Rows -
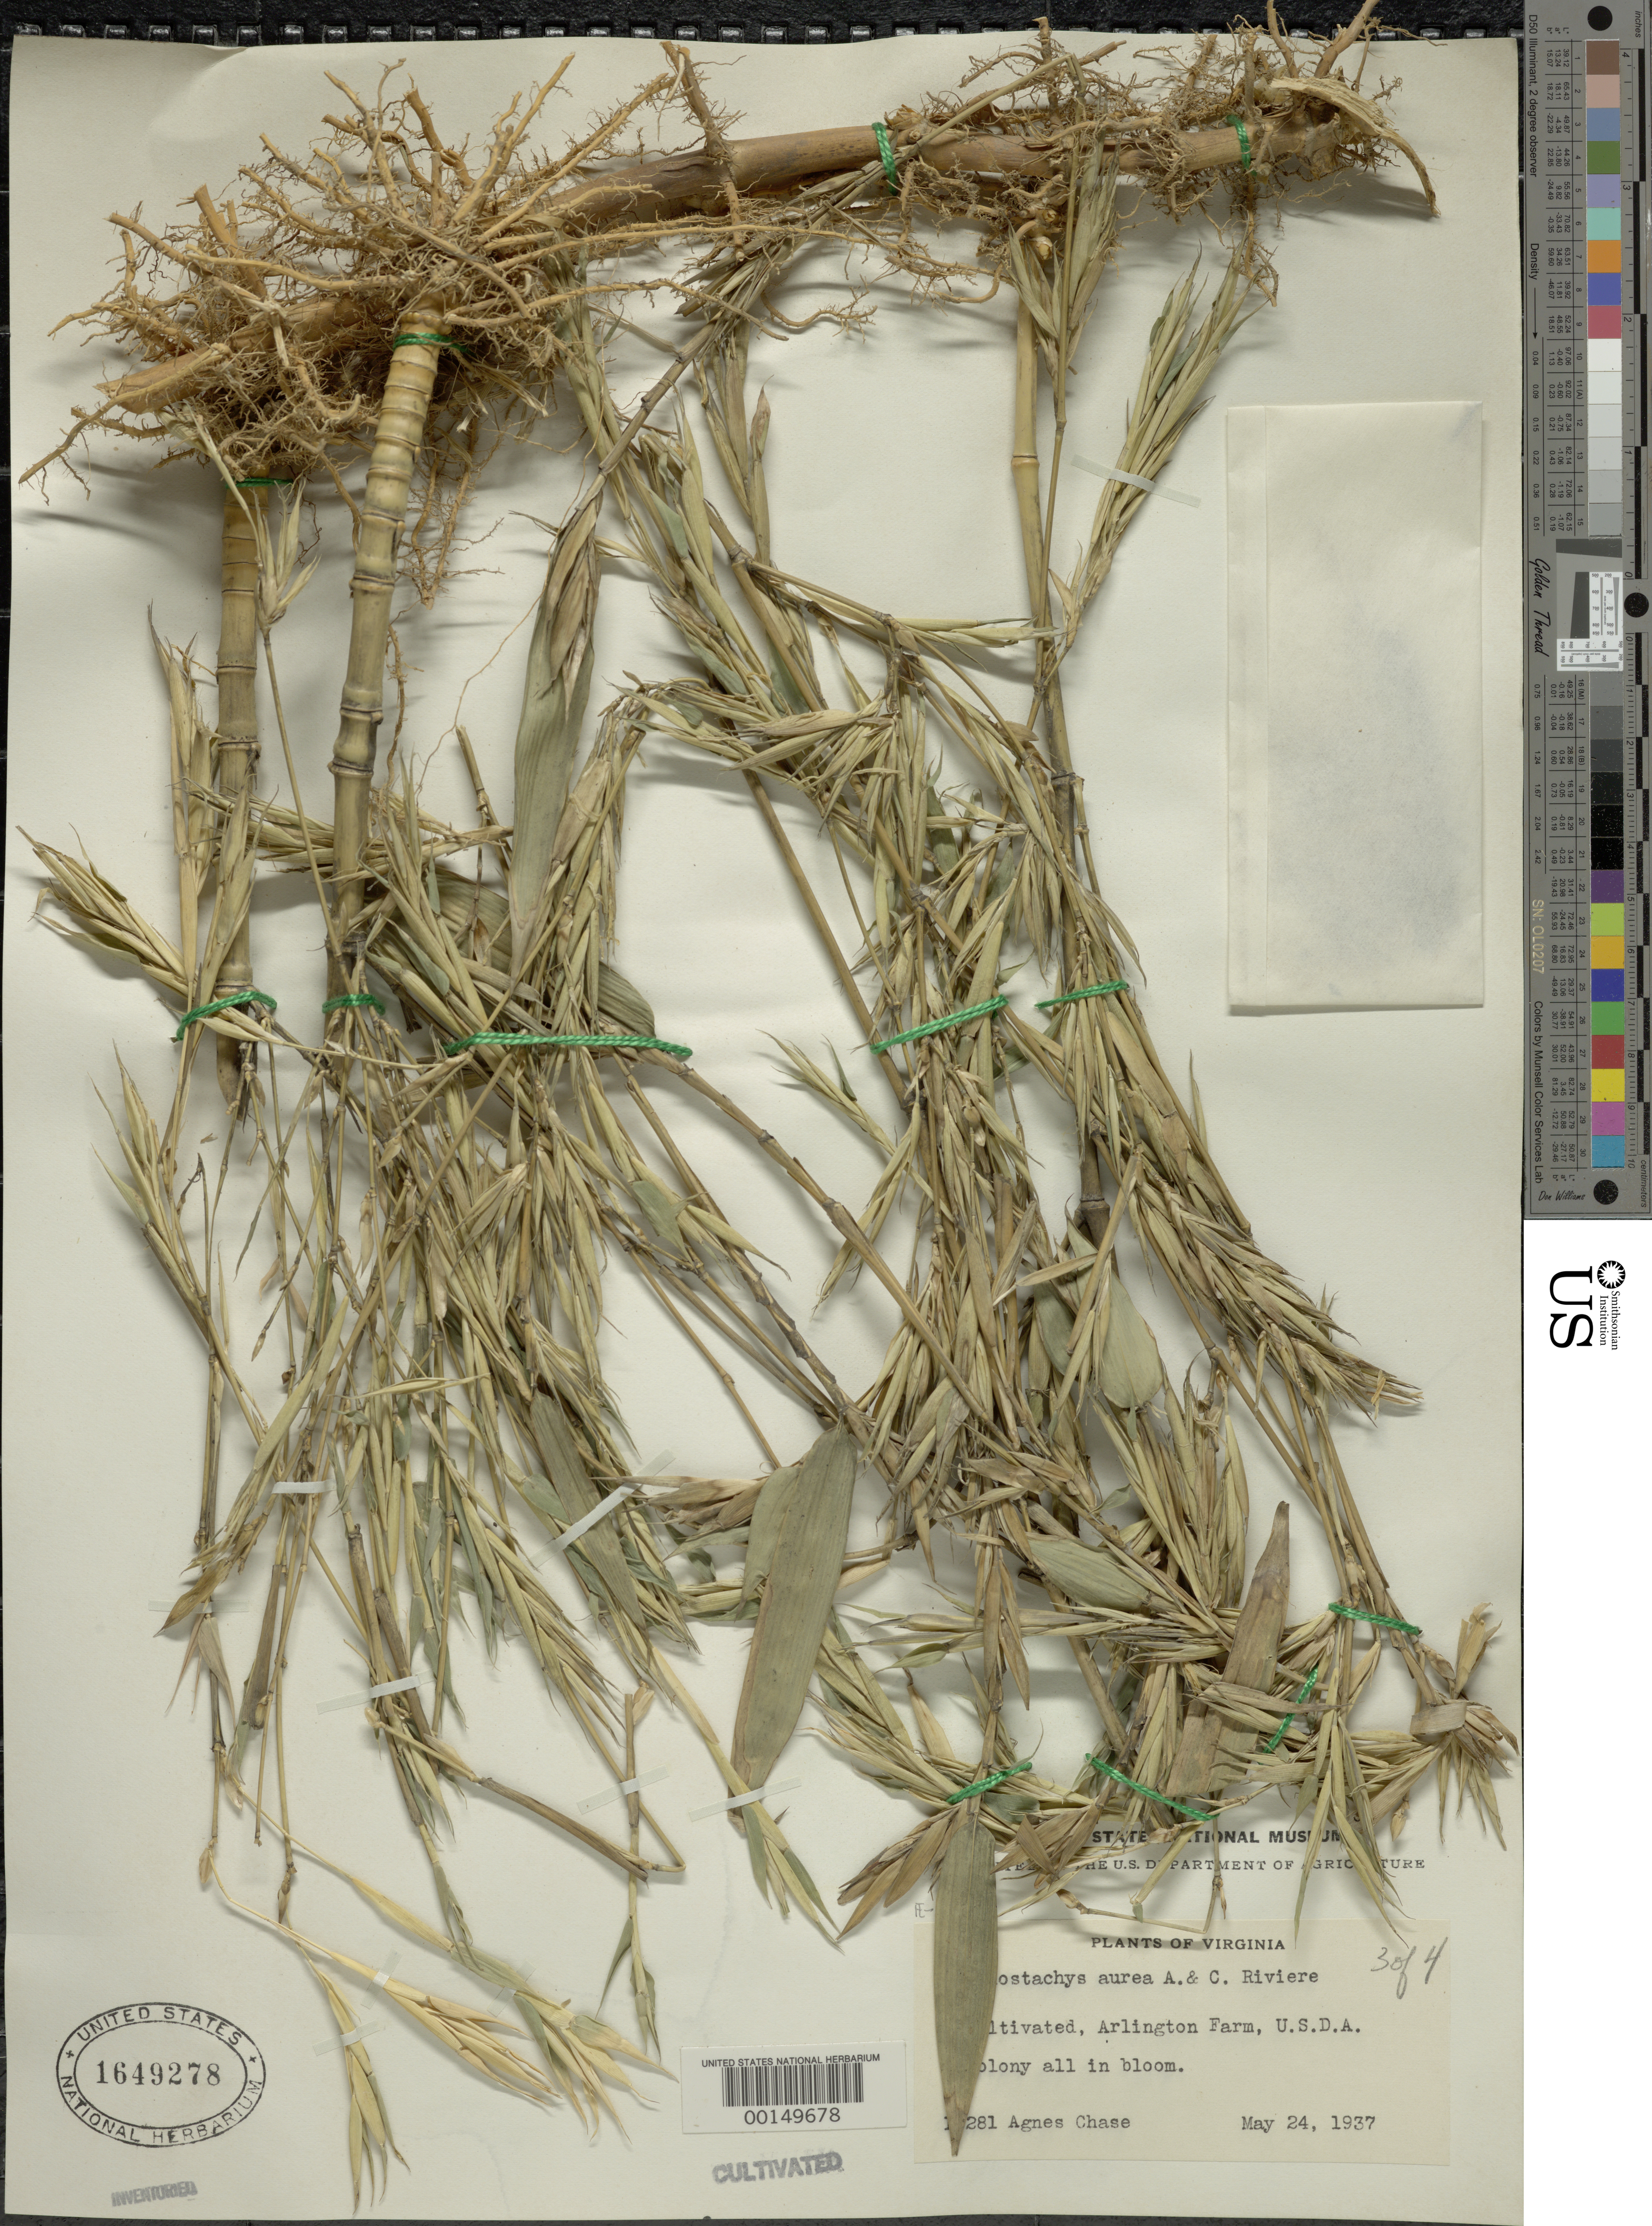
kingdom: Plantae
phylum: Tracheophyta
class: Liliopsida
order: Poales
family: Poaceae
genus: Phyllostachys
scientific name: Phyllostachys aurea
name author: Rivière & C. Rivière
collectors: A. Chase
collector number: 12281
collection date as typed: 24 May 1937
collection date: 1937-05-24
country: United States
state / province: Virginia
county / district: Arlington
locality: Usda arlington farm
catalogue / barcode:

Given exercise - Reproduce the entries from the line containing "collectors: A. Chase" through the end of the entries, keeping both ends.

The output -
collectors: A. Chase
collector number: 12281
collection date as typed: 24 May 1937
collection date: 1937-05-24
country: United States
state / province: Virginia
county / district: Arlington
locality: Usda arlington farm
catalogue / barcode:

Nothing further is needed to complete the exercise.